The problem with a Santorum spoiler

Instead of cheering on a weak candidate, it’s better to vote responsibly

"It all comes down to sex. ... Woodstock is the great American orgy. ... One thing I will talk about, that no president has talked about before, is the dangers of contraception in this country. It's not OK." 

—Republican presidential candidate Rick Santorum

 

Believe it or not, those are recent, real remarks from one of the two top candidates for the Republican presidential nomination, a former senator unhealthily obsessed with sex, a man who was, six years ago, thrown out of office by the voters in his own state.

Rick Santorum seems to be some sort of deeply messed-up, pre-Vatican II Roman Catholic. Forget abortion as a litmus test. He is not only against that; he's against contraception. He thinks a long-ago U.S. Supreme Court decision saying birth control was a right was decided wrongly, and would apparently ignore it.

He says he believes the states should have the right to outlaw birth control, and would encourage them to do so. 

Essentially, he is as far removed from mainstream America as the handful of Maoist nuts in the Revolutionary Communist Party. Naturally, there is a great temptation by liberals and Democrats to hope (please, God, please!) that he becomes the GOP nominee.

I know some of them, from university deans to lawyers in the Upper Peninsula, who gleefully voted for Mullah Rick in the Republican presidential primary last week. They assume that with Santorum as the nominee, the party would lose in a landslide. Joe Nocera, a fairly conservative columnist for The New York Times, wrote that he is openly rooting for the little man from Pennsylvania.

His reason is different, however. Nocera thinks the landslide defeat Santorum would suffer is just what the Republican Party needs to sober up — and to throw off the tyranny of the religious fanatics and right-wing nuts who now dominate the party at every level.

Nocera believes that if Santorum were to lose badly, "The party will no longer be able to delude itself about where its ideological rigidity has taken it," and will become more moderate.

Whereas, if Mitt Romney were to become the nominee and lose, "the extremists who have taken over the party will surely say the problem was Romney's lack of ideological purity."

All that may make sense on paper. But I don't buy it, for a number of reasons. First of all, the power of the presidency is so vast that you never want to risk having someone unacceptable as one of the two major party nominees. 

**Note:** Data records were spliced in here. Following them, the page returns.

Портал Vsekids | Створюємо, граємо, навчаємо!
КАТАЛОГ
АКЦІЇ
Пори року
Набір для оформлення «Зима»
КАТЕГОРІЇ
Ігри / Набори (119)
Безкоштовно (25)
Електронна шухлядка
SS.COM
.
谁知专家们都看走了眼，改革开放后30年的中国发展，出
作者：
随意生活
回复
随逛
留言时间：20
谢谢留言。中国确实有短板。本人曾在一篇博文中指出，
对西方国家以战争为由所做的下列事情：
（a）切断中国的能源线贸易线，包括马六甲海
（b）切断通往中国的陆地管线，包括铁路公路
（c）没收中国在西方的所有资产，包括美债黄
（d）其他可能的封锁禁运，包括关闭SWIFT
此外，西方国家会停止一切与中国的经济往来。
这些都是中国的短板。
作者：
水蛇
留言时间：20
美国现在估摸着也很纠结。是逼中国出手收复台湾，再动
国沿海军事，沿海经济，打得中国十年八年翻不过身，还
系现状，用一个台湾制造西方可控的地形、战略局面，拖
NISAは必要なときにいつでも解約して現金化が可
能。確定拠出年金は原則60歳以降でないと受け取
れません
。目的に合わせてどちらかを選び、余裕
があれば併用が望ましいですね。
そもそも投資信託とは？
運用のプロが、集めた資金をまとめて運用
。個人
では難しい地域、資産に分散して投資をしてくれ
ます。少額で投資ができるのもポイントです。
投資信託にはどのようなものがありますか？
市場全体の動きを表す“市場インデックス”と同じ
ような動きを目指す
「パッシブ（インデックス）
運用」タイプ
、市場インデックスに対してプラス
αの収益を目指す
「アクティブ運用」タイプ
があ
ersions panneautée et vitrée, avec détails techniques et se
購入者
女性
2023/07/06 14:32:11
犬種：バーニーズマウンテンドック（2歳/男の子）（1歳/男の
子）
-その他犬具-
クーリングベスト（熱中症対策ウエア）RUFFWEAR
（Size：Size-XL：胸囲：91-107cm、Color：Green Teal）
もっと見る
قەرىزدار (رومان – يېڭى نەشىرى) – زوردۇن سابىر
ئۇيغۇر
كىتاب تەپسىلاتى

I remember being at the 1980 Republican Convention. Ronald Reagan had just been nominated, and the majority of the national press saw him as a certain loser. They knew America was not going to vote for an old, right-wing B-movie actor. Except then the nation suddenly got sick of Jimmy Carter, and decided Reagan's simplistic rhetoric was charming. Santorum is much scarier than Reagan, who didn't really care about social issues. 

What if he is nominated ... and the country goes into another downturn, or two weeks before the election, the president has a heart attack or a stroke? Even if that doesn't happen, and Santorum were to be smeared, there's no reason to believe this would start the Republicans back toward moderation.

Barry Goldwater lost badly too, in 1964. But that campaign converted the Deep South to a Republican region, and made the GOP safe for racists, where many have remained since.

No. Trying to help Rick Santorum win anything is the height of irresponsibility for anyone who believes in personal freedom and rational thought. Once, when Adlai Stevenson was running for president, an admiring lady supposedly gushed something like, "Senator, you have the vote of every thinking person."

Adlai told her, "That's not enough; we need a majority." He knew what he was talking about; he never came close to winning.

 

The unmaking of a pig: Way back in the '60s, when people were in power who weren't afraid to call themselves liberals, there was one right-wing media star: William F. Buckley Jr. 

He was witty, fascinating, well-educated and highly effective in print, on his TV show Firing Line, or making a speech. True, he was a total snob and somewhere to the right of Louis XVI.

But he was often worth paying attention to. Contrast that to the dominant right-wing media voice for the last two decades: The brawling, nastily ignorant, and usually grossly fat Rush Limbaugh.

Limbaugh, who flunked out of a ninth-rate college, has made millions by spewing racist and sexist rhetoric to millions of listeners. He has cruelly mocked everyone from the homeless to those dying of AIDS, and for some baffling reason, has gotten away with it.

Now, however, he may finally have gone too far. Last Wednesday, he identified Sandra Fluke, a courageous young law student, as a "slut" and a "prostitute" who "essentially says she must be paid [by the government] to have sex."

The truth was this. Fluke testified before Congress, encouraging representatives to require health care plans to cover contraception. For months, conservatives have been selling the big lie that President Obama's health care plan is "limiting religious freedom" by requiring employers to provide access to health care plans that include coverage for contraception.